True, but PC developers can't just go all in on a new architecture or feature on a GPU because, chances are, only a tiny fraction of their potential customer base will have it. The only folks who do this are the likes of Crytek, where the games works as a technical showcase for the company's engine. On a console, the developer knows every customer has the hardware. Compute isn't new though, for years Apple have been offloading more and more CPU functions to OpenCL so they can run on the GPU.

No doubt, like Cell's SPUs, it's going to be alien at first, but those who master the hardware may find it solves all sorts of technical challenges for the CPU and frees up time (particularly optimisation) later in the development cycle.

The same way I could correct Richard on the details of the PS4 memory reservation...

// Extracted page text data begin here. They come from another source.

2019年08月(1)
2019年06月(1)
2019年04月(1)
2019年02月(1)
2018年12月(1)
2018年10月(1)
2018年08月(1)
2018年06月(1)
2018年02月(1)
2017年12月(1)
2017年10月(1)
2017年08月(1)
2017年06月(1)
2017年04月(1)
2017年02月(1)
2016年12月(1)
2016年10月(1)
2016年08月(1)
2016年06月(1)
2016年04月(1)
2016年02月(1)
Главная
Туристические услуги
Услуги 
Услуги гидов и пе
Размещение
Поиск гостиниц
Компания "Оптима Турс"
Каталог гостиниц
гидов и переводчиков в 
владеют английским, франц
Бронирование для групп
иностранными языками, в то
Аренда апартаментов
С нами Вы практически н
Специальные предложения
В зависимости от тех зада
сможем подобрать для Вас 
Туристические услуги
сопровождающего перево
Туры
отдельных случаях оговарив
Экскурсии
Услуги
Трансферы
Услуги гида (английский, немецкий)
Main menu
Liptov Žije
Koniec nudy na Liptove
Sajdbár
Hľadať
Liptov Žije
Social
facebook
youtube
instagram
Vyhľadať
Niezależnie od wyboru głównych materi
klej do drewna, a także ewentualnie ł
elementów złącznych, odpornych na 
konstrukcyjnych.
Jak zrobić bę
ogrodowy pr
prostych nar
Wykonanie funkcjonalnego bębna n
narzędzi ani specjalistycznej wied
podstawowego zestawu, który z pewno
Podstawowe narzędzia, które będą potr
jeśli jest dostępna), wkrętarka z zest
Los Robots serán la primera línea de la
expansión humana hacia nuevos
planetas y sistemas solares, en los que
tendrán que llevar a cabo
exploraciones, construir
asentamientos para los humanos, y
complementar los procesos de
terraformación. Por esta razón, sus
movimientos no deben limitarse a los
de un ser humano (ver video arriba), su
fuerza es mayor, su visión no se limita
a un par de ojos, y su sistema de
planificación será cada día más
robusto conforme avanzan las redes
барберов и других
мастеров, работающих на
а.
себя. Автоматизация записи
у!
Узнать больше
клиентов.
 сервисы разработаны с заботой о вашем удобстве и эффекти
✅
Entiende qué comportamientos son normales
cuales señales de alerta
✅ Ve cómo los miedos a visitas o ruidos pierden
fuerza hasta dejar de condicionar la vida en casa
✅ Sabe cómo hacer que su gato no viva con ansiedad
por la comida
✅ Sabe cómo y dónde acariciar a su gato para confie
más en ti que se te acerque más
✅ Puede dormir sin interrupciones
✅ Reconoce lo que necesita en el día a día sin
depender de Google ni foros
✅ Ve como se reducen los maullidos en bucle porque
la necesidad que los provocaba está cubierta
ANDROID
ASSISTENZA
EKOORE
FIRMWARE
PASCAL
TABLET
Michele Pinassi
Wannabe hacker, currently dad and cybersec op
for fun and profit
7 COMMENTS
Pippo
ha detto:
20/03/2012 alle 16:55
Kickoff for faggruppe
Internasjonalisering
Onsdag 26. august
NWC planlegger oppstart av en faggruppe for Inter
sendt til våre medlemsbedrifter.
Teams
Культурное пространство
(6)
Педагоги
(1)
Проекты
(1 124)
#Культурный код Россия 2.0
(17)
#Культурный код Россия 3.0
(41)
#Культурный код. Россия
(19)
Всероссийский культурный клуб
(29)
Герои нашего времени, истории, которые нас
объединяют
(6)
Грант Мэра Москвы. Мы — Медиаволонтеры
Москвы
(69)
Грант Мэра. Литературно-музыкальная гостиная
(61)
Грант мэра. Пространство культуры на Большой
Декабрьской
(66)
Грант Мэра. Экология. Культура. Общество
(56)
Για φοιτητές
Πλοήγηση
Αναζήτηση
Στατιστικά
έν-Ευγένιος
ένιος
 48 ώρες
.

Right, and I believe you're talking to developers of which there will be thousands, probably tens of thousands, of individuals who know the details of the SDK and PS4's memory allocation, but what I don't believe is the experiences of PS4 developers - all PS4 developers - are known to other PS4 developers.

The people you are talking too may be of the view that leveraging GPU compute is difficult, but it's clearly not that difficult if engines and middleware have leveraged it already. Nor is it technology being introduced with the nextgen consoles. There will be developers who have a lot of experience with compute.
 
GPU compute may not appear to be very straight forward but with everything we know about PS4's development its fair to say they likely thought this through. Cerny has spoken publicly about the approach towards the design and the collaboration between hardware and software engineers so saying PS4 is unbalanced maybe akin to saying modern CPUs use longer pipelines. In other words perhaps context and understanding mechanically how data and compute are intended to operate is paramount to decoding the platform.

Its also important to note that Sony has some very talented developers who were able to get incredible results out of PS3 and with the simpler design and efficiency's of the new platform they will probably focus much of their attention directly on this issue.

Perhaps we'll see some interesting tools coming out of the ICE team which ironically benefit PS4, XB1 and PC. :LOL:
 
Right, and I believe you're talking to developers of which there will be thousands, probably tens of thousands, of individuals who know the details of the SDK and PS4's memory allocation, but what I don't believe is the experiences of PS4 developers - all PS4 developers - are known to other PS4 developers.

So devs don't talk to each other?

And I never said the experiences of all PS4 developers are known to other PS4 developers.
Just that the general sentiment is that compute is hard to do.